Es gilt für unsere zukünftige Ausdrucksweise eindeutige Begriffe zu finden und zu verwenden, die unser Anliegen klar und parteiisch ausdrücken und eine klare und unveränderbare Assoziation weckt. Und sie muss mit einer positiven Wertigkeit verbunden sein. Man könnte auch sagen, wir brauchen eine neue Medienkompetenz. Beispiele für alternative Metaphern, welche diese Ansprüche erfüllen und von uns vorgeschlagen werden:
- Alle reden von Wärmewende, wir wollen die Solare Modernisierung
- Den Begriff Energiewende wollen wir durch Solarisierung ersetzen
- Statt Elektromobilität wollen wir emissionsfreie Mobilität
- Anstelle von Hybridlösungen das Aus der Verbrennungstechnologie
- Solarisierung von Wirtschaft und Gesellschaft statt Sektorkopplung.
Sprachprüfsteine zielen über die Wahlen hinaus
Der Vorschlag der DGS für Sprachprüfsteine ist nicht zu verwechseln mit Wahlprüfsteinen, die sich an wahlkämpfende Politiker richten. Wir wollen über die Zeit des Wahlkampfes hinaus alle Freunde der Solarisierung zum Nachdenken anregen, um zu einer neuen sprachlichen Einheit zu finden. Wir alle wissen, die Erneuerbaren befinden sich auf industriellem Niveau und sind im Einsatz wirtschaftlich. Ihre Entwicklung wird weiter gehen und die Verbrennungstechnologien in absehbarer Zeit ad Absurdum führen. Und außerdem ist die individuelle Energieerzeugung Bürgerrecht und Bürgerfreiheit. Der Maßstab des gesellschaftlichen Fortschritts wird nicht wirtschaftliches Wachstum, sondern der Abbau der Klimagase durch Solarisierung sein. Warum sollen wir das nicht durch unsere Sprache ausdrücken?

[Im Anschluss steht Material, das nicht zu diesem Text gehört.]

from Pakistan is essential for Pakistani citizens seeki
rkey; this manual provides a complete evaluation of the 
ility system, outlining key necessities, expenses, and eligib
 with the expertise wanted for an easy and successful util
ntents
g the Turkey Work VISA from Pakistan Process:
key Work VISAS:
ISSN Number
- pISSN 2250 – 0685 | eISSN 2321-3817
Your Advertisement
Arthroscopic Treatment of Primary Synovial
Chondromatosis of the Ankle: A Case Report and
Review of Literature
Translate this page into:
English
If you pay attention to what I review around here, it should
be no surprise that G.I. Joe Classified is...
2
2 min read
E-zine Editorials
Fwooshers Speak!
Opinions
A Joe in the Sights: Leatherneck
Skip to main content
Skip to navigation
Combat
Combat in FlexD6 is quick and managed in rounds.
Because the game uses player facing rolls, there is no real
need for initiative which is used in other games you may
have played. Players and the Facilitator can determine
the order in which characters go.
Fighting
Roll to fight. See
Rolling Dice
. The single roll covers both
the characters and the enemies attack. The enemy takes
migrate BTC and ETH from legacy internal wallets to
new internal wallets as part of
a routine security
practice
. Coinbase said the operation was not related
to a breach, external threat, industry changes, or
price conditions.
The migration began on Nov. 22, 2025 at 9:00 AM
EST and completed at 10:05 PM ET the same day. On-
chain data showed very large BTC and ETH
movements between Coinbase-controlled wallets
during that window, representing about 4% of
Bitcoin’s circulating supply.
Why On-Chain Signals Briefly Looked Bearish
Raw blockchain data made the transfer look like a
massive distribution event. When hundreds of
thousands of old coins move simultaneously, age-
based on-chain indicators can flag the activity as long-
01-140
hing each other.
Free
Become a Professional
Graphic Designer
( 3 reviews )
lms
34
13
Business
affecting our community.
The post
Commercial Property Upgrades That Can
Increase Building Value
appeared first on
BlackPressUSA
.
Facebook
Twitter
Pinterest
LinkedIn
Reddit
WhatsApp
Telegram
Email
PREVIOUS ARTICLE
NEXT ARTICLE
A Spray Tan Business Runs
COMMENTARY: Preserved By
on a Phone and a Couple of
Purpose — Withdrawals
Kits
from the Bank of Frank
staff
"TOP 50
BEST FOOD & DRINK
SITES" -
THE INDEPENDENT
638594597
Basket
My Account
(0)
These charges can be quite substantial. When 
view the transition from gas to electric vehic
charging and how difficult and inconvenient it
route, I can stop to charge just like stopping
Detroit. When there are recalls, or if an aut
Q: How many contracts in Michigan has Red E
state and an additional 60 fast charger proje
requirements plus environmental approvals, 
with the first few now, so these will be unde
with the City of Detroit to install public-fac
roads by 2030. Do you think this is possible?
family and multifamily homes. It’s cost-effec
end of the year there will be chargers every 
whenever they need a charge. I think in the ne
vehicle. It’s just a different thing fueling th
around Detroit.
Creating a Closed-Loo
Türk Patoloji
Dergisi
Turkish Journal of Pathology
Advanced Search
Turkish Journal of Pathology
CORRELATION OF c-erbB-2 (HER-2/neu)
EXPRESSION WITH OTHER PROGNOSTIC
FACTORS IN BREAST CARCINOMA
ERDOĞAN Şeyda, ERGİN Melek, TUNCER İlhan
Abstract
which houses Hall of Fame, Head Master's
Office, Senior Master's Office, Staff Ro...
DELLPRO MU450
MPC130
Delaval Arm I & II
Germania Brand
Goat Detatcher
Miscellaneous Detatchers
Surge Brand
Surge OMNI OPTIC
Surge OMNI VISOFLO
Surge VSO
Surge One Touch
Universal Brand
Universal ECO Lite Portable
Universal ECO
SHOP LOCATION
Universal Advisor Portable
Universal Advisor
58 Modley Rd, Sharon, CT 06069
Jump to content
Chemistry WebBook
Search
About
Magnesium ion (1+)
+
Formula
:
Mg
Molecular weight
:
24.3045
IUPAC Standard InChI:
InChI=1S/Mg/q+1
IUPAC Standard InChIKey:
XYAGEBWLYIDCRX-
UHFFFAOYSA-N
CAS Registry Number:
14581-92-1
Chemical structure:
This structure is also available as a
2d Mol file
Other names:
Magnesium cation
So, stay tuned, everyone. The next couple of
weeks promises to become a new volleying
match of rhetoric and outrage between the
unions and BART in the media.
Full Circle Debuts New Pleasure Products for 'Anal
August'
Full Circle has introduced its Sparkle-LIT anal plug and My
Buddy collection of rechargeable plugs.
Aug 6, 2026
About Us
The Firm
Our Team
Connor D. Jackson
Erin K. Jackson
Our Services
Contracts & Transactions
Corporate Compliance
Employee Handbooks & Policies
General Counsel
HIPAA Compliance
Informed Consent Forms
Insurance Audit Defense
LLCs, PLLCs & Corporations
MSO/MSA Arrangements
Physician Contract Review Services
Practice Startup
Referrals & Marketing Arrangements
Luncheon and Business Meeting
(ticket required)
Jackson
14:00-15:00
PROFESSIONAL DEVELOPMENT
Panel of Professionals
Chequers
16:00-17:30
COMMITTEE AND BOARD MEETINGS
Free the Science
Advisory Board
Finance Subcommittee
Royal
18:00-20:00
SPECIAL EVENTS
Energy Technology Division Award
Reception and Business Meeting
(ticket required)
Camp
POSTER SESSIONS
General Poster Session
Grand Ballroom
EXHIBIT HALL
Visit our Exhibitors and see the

Unsere Fragen an die Solargemeinde, ihre Organisationen aber auch Bundestagskandidaten lauten: Wollen Sie...
- künftig von der Solarisierung unserer Gesellschaft sprechen?
- E-Mobility als Emissionsfreie Mobilität propagieren?
- im Wärmesektor die solare Modernisierung fordern?
- solare Standards für Heizen, WW‑Erzeugung und Prozesswärme erreichen?
- Energie oder CO2 einsparen?
- die Infrastruktur solar vernetzen und solar modernisieren?
- gesellschaftlichen Fortschritt am CO2-Abbau messen?
- individuelle Energieerzeugung als Grundrecht und bürgerliche Freiheit einfordern?
- Dekarbonisierung bei Strom, Wärme und Verkehr fordern
Die wichtigsten Antworten werden wir in den DGS News veröffentlichen und hoffen auf eine lebendige Resonanz.